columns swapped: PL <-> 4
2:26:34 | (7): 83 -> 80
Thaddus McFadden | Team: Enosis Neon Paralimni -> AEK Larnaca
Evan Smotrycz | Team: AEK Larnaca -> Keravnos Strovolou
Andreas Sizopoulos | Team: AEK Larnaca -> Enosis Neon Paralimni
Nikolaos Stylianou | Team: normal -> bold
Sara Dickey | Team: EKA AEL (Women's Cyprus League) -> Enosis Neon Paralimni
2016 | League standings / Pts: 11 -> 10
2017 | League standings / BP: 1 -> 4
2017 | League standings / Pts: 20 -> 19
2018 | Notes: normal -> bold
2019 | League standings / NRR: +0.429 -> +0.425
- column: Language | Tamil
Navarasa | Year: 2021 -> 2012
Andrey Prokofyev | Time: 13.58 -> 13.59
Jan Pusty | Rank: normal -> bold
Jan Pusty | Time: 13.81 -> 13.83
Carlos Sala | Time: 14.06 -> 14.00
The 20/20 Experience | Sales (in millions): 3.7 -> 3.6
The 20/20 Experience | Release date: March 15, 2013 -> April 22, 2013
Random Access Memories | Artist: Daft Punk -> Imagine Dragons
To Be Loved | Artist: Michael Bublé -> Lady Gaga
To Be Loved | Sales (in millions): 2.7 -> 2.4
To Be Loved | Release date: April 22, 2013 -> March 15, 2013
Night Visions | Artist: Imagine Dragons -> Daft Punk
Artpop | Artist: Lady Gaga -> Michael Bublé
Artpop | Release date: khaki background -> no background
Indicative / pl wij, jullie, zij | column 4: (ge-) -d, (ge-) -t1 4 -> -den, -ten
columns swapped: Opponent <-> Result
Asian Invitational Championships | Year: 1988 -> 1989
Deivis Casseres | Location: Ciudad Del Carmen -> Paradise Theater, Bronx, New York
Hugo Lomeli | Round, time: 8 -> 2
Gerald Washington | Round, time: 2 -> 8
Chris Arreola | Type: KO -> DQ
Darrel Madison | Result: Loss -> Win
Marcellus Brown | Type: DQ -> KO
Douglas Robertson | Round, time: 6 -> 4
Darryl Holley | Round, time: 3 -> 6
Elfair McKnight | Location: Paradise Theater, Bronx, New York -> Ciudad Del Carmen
-=-=-
Copy every line of the records above character for character, from the first to the last.

*WRITTEN SOLUTION:*
columns swapped: PL <-> 4
2:26:34 | (7): 83 -> 80
Thaddus McFadden | Team: Enosis Neon Paralimni -> AEK Larnaca
Evan Smotrycz | Team: AEK Larnaca -> Keravnos Strovolou
Andreas Sizopoulos | Team: AEK Larnaca -> Enosis Neon Paralimni
Nikolaos Stylianou | Team: normal -> bold
Sara Dickey | Team: EKA AEL (Women's Cyprus League) -> Enosis Neon Paralimni
2016 | League standings / Pts: 11 -> 10
2017 | League standings / BP: 1 -> 4
2017 | League standings / Pts: 20 -> 19
2018 | Notes: normal -> bold
2019 | League standings / NRR: +0.429 -> +0.425
- column: Language | Tamil
Navarasa | Year: 2021 -> 2012
Andrey Prokofyev | Time: 13.58 -> 13.59
Jan Pusty | Rank: normal -> bold
Jan Pusty | Time: 13.81 -> 13.83
Carlos Sala | Time: 14.06 -> 14.00
The 20/20 Experience | Sales (in millions): 3.7 -> 3.6
The 20/20 Experience | Release date: March 15, 2013 -> April 22, 2013
Random Access Memories | Artist: Daft Punk -> Imagine Dragons
To Be Loved | Artist: Michael Bublé -> Lady Gaga
To Be Loved | Sales (in millions): 2.7 -> 2.4
To Be Loved | Release date: April 22, 2013 -> March 15, 2013
Night Visions | Artist: Imagine Dragons -> Daft Punk
Artpop | Artist: Lady Gaga -> Michael Bublé
Artpop | Release date: khaki background -> no background
Indicative / pl wij, jullie, zij | column 4: (ge-) -d, (ge-) -t1 4 -> -den, -ten
columns swapped: Opponent <-> Result
Asian Invitational Championships | Year: 1988 -> 1989
Deivis Casseres | Location: Ciudad Del Carmen -> Paradise Theater, Bronx, New York
Hugo Lomeli | Round, time: 8 -> 2
Gerald Washington | Round, time: 2 -> 8
Chris Arreola | Type: KO -> DQ
Darrel Madison | Result: Loss -> Win
Marcellus Brown | Type: DQ -> KO
Douglas Robertson | Round, time: 6 -> 4
Darryl Holley | Round, time: 3 -> 6
Elfair McKnight | Location: Paradise Theater, Bronx, New York -> Ciudad Del Carmen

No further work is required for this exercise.